The Different Shades of Green
At about 1 AM on Tuesday, March 3rd, I arrived back to my apartment in Brooklyn, New York. The weather was devastatingly frigid and I couldn't see my hands in front of my face - my bus had arrived really late on the count of a blizzard that attacked the northeast. As I lay in my bed, staring at the ceiling, sleep would not come easy. Even though I hadn't slept in about 20 or so hours and had spent the majority of my day trying to figure out how to get home, I was overcome with a sense of energy and passion that was instigated by the weekend I had just spent in Washington, DC.
I was in Washington for the Powershift 2009 conference, in part to act as a representative of the Brooklyn League and as well as an Operations representative, to help run the show in the background. I first became involved with the League in June 2008, as an intern in the Brooklyn office. Since then, I've grown progressively more passionate about the work we do.
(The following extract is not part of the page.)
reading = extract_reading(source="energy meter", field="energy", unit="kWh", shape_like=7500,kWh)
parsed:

I had registered people to vote, gotten people to sign the PowerVote pledge to keep politicians accountable and become more vocal and politically aware. Old habits die hard, however, so I tended to approach everything I did with a touch of cynicism or apathy.
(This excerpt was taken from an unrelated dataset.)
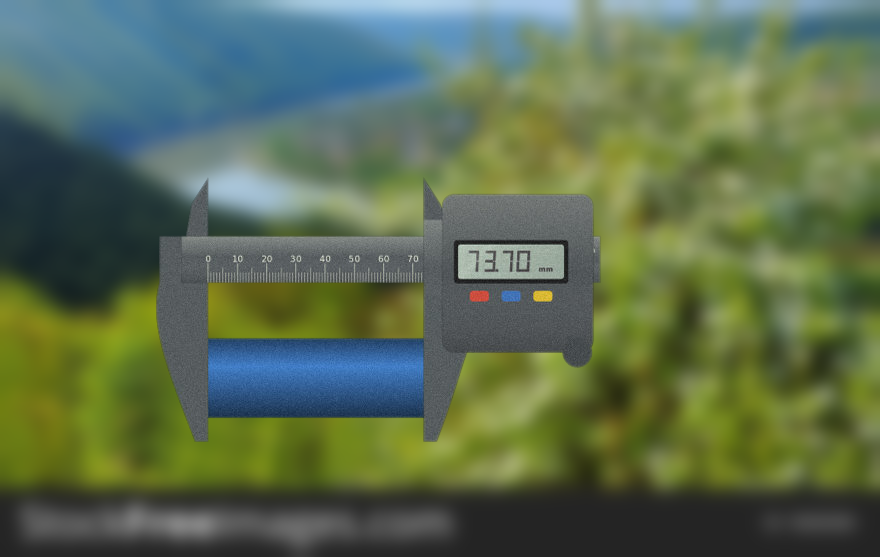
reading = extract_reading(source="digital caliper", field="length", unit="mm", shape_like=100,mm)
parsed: 73.70,mm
As you can see on the Power Shift 2009 News Post, many were gathered at the DC convention center to learn, work together and lobby congress on behalf of clean energy and a green economy. When we arrived at the convention center earlier that weekend, I admit, I was cynical. Perhaps it was because I was on a bus for four or five hours, but I found myself in doubt of what a bunch of kids gathered in a convention center, yelling about green energy could possibly do.
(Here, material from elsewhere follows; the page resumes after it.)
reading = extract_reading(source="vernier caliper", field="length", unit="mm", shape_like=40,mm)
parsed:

Moments later, I found my cynicism crushed by the power of inspiration. The first thing I did when I got to Powershift on Friday night was run to a speech by Green For All founder Van Jones, author of The Green Collar Economy. Van Jones is the first African-American environmentalist to have a New York Times best seller. Immediately following his speech, I knew that the mood of this weekend was going to be unlike anything I had ever felt before. Mr. Jones called upon young scholars of all different races to embrace the age they had been born into, bringing together those who had felt lost and lonely for so long to channel the pain in their hearts and allow it to manifest itself as passion for change. Like countless others, the anger, frustration and loneliness in my heart at the current state of the world drove me into a negative state of cynicism and apathy.
As Powershift continued, I started to see countless people, young and old, of all different races coming together for one purpose: to bring about broad change to protect the livelihood of future generations. The energy in the convention center was absolutely undeniable - I had begun to see the culmination of the goals of so many embodied each and every face that walked through the crowd. Individuals of every color, creed, gender identity and age were united in a sense of hope for the future and passion for the cause. The stereotype of 'privileged white folks' as environmentalists could exist no longer - at this moment, on this day, if your heart was beating and your eyes were wide, you understood. You got it. You were now part of a movement that could not be stopped.
On the final day of the conference, my mind wandered back to the opening speech by Van Jones. I began to realize as I sat there: the movement is now and I am a pivotal part of it. As a young American, I started to get it: we were born at this dramatic juncture for a reason. At this moment, we must all come together and transcend the outdated bartering lines of race and gender to encompass a grand vision of a better tomorrow. It is pivotal for us as Americans to channel the negative feelings we carry with us on a daily basis as a fuel for change in this country. It is only with a grander awareness of our national and local communities that we can join together and strengthen this movement.
Unity breeds strength, and strength is required in the fierce urgency of now. For the first time in our country's history, we have the opportunity to influence a dramatic shift from a historically destructive, warfare causing, dwindling energy supply to a technologically sound renewable technology that will consequently 'fuel' the country's economy. I am standing up for a better tomorrow. You, out there looking at your computer screen, listening to music and browsing through blog posts, have a fire in your heart that is unable to be put out. I am asking for you to embrace it and join me. Despite our differences in appearance, creed or gender, we must all come together to rally for the greater good. Together, we can ensure a future for ourselves and future generations. We have the power.